About 1960 I took an interest in Unitarians because it was a creedless religion and Nedra and i sought a place where both of us would be comfortable. Some of the Unitarian ministers over the years have considered themselves atheists or agnostics. Like me, they thought religion provided something valuable but it wasn’t the supernatural.  What attracted me to them was their belief that humans form and need communities.  A religion that does not offer a creed, but instead offers humans a chance to think about questions that are important—like why there is existence, how life began, what meaning do we create for the one life we have on earth, and why we have so many diverse answers to these questions, I found immensely appealing.  Despite efforts of religious leaders to make religion permanently fixed in its creed, rituals, and status among hundreds of other contending religions, religions undergo change. There are hundreds of Christian denominations ranging from liberal to rigid (“fundamentalist”) in their interpretations.  A similar spectrum (but with fewer denominations) exist for Jews. There are many forms of Buddhism. There are different Muslim traditions; the most familiar to those who are not Muslims are the Shiite and Sunni branches in the Middle East. 
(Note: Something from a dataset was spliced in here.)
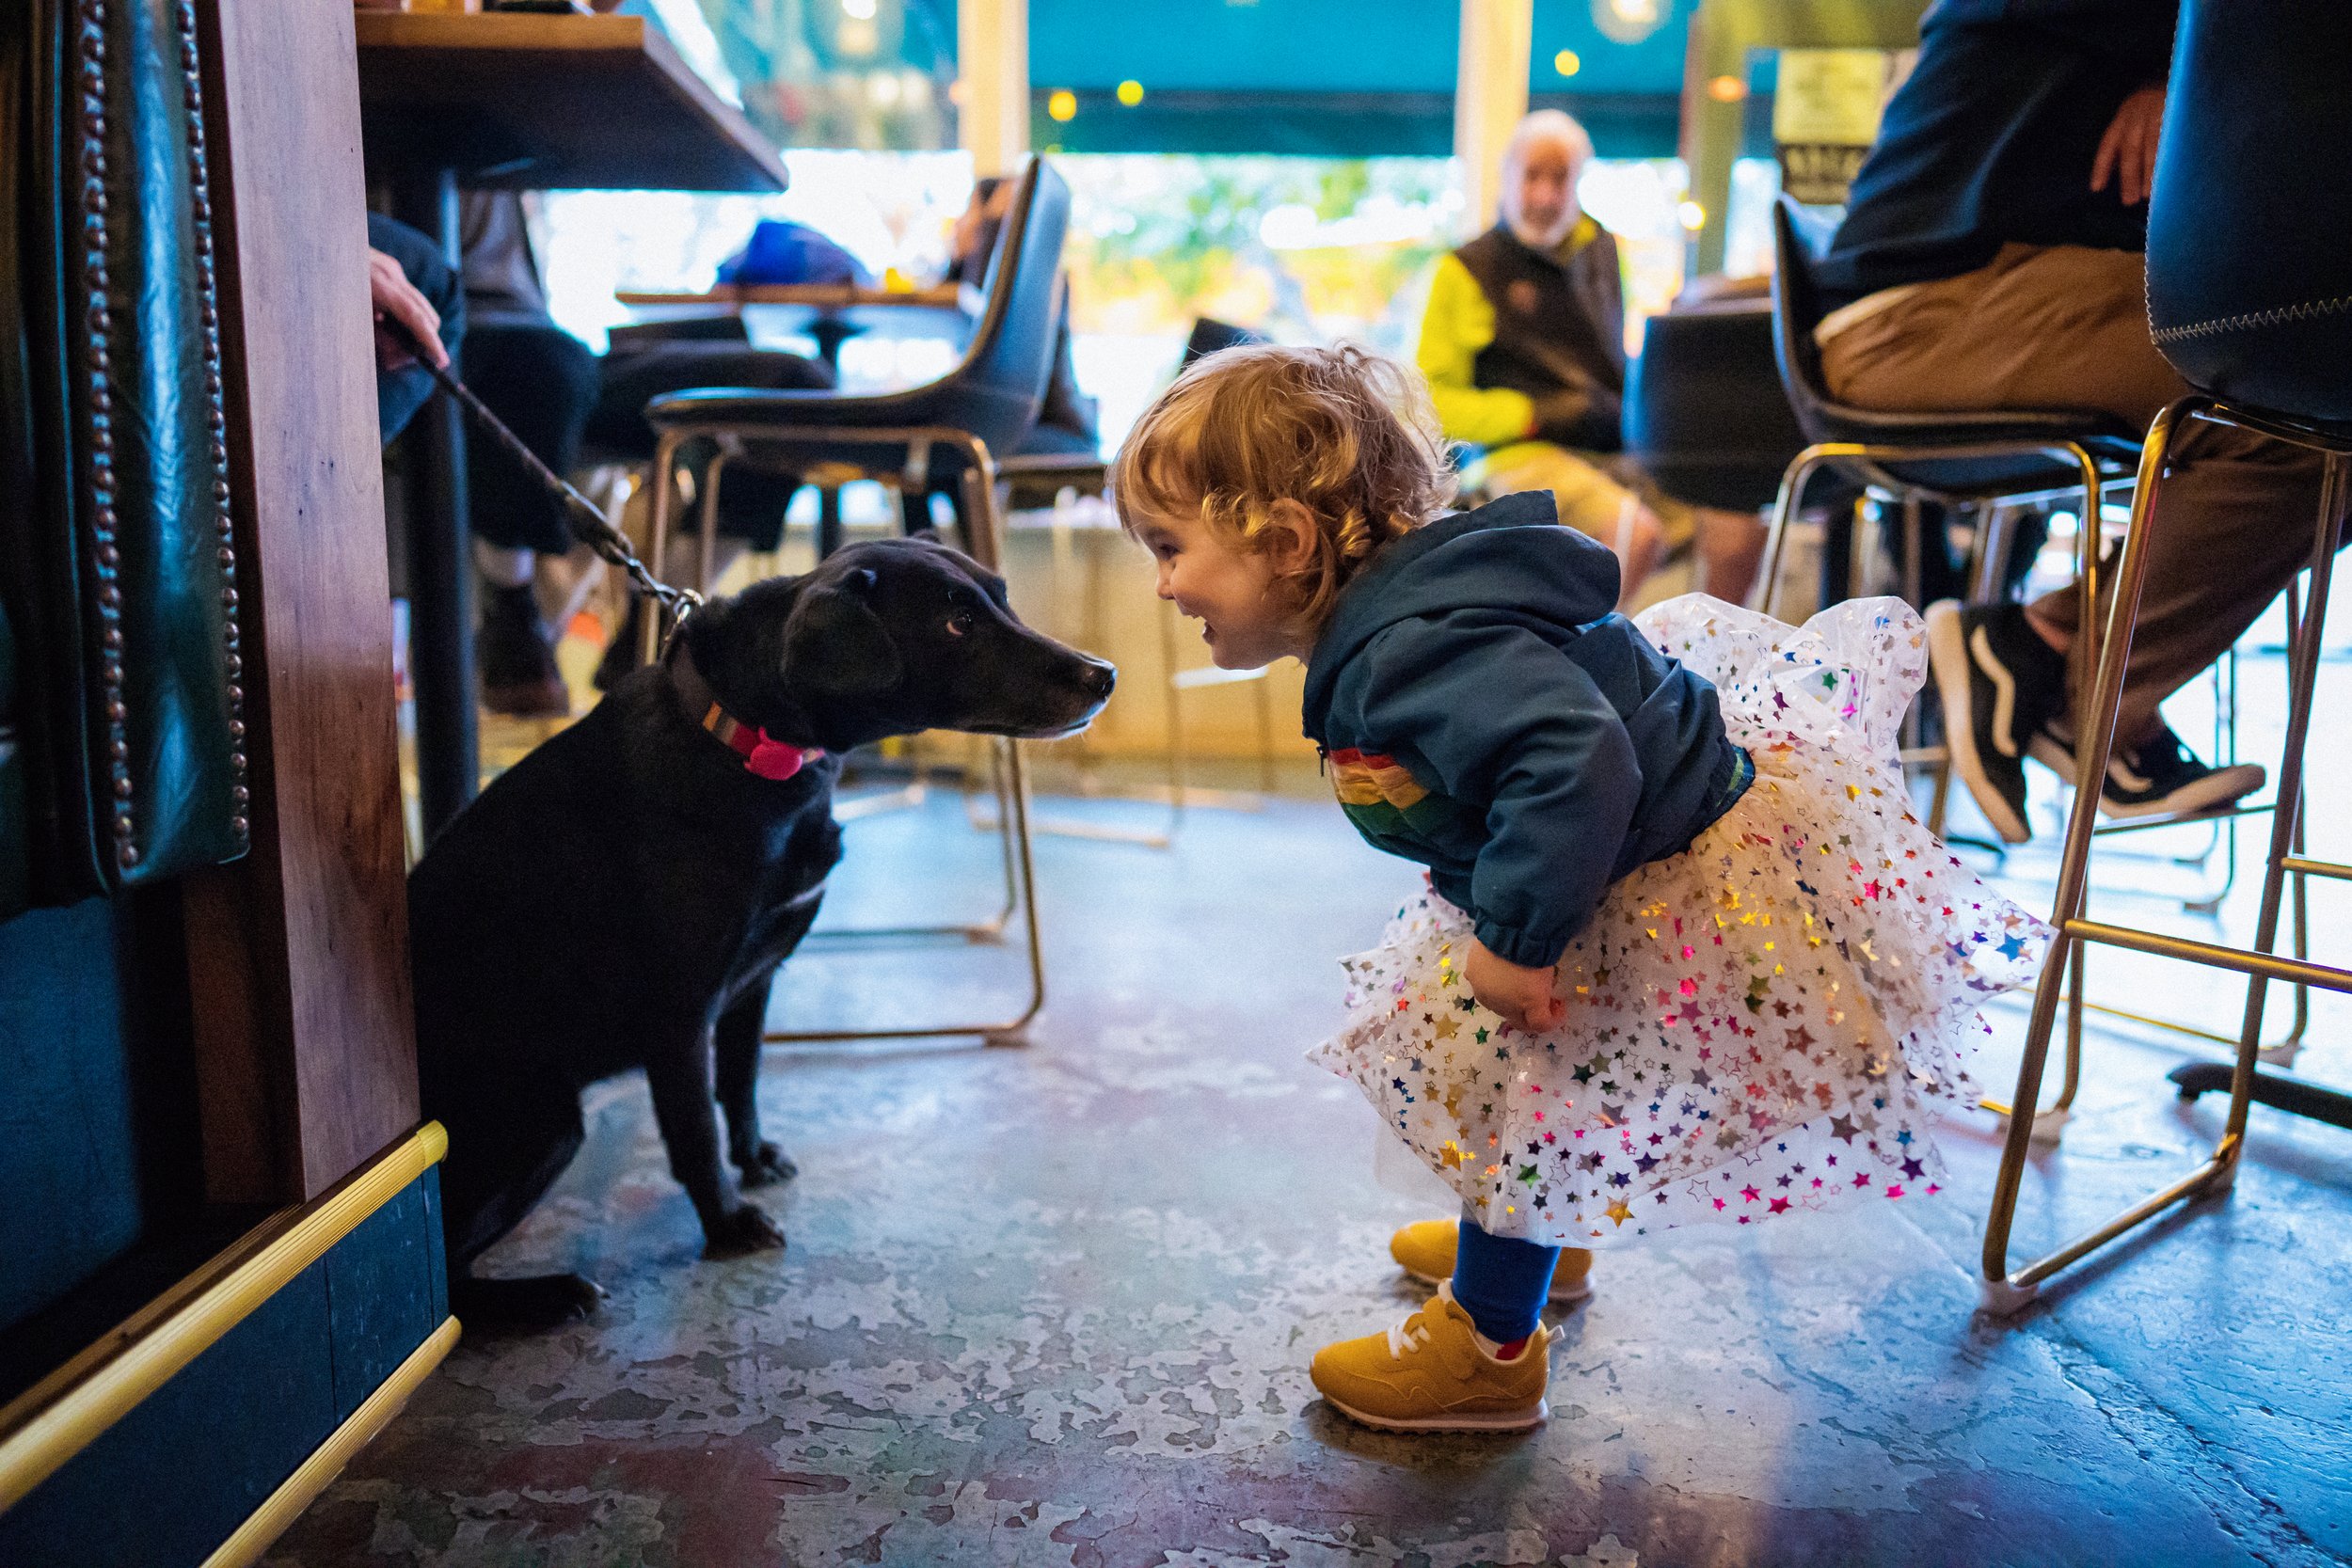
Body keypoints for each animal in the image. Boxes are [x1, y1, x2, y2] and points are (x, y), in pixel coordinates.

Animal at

Everything changes.  I expect many religions will be demoted to the status of myths and new ones will arise to meet the needs of cultures that may not arise for hundreds of years.  They will have different views of life and society we cannot predict.  If humans can extend life so that most people could live reasonably healthy lives for 100 to 120 years, I expect those with 50 years of retirement will have different needs from those who are considered old today in their 70s.  If we do colonize the moon or Mars in the next two or three centuries, I would not be surprised that their religious views will show the same tendency to diversity as those that have evolved on earth.